= Donncha Ó hÉallaithe =

Donncha Ó hEallaithe (fl. 2000) is an Irish language activist and academic.

Ó hÉallaithe was raised in Clonmel in County Tipperary. He acquired a degree in engineering at University College Dublin, where he first became acquainted with Irish speakers from Connemara. He then became a lecturer in mathematics at the Galway-Mayo Institute of Technology. He learned Irish as a second language at school and among native speakers in the Connemara Gaeltacht.

Ó hÉallaithe is known as a Gaeltacht activist and commentator, though he has always acted as an individual rather than on behalf of an organisation. He first became aware of Irish as a living traditional language when he and others in his school class went with a teacher to Corca Dhuibhne in County Kerry. Much later, in 1969, he became involved with the fight for language rights in Connemara.

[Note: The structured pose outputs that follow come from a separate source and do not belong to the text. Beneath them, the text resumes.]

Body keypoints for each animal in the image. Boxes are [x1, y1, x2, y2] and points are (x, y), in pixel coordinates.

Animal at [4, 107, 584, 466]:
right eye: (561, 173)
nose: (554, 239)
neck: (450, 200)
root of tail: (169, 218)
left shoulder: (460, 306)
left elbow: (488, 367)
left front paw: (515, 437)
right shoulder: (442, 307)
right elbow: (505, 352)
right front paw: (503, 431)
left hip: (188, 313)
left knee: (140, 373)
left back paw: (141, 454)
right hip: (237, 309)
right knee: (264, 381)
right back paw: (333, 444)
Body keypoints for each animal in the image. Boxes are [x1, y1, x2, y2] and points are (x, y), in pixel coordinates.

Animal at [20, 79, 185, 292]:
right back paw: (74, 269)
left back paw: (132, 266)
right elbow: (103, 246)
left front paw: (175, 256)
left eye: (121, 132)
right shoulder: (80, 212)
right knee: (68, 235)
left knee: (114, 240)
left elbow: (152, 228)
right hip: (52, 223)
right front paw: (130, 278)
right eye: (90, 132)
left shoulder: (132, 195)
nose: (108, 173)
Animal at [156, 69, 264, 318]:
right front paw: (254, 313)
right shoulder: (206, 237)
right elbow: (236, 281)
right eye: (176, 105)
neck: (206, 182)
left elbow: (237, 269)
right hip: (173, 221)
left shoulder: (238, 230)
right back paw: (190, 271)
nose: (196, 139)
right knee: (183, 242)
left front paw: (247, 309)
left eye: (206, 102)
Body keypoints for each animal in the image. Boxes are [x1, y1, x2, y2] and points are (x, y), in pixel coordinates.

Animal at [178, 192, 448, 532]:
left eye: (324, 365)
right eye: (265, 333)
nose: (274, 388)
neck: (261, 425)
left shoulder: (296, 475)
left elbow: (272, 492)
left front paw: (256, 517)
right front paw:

He is a keen sailor, and in 1986 he and some companions voyaged on a Galway hooker to the Faroes. While there he saw the local television station Sjónvarp Felagíð í Havn (Tórshavn Television Association). On his return he informed the filmmaker Bob Quinn of this, and Quinn and others set up a similar transmitter in the Gaeltacht in 1987. This led to the creation of Teilifís na Gaeilge (now TG4) in 1996.

Ó hÉallaithe helped publicise the research contained in a report entitled "Comprehensive Linguistic study of the Use of Irish in the Gaeltacht" (2007), a document which showed a steep decline in Irish language use in the Gaeltacht.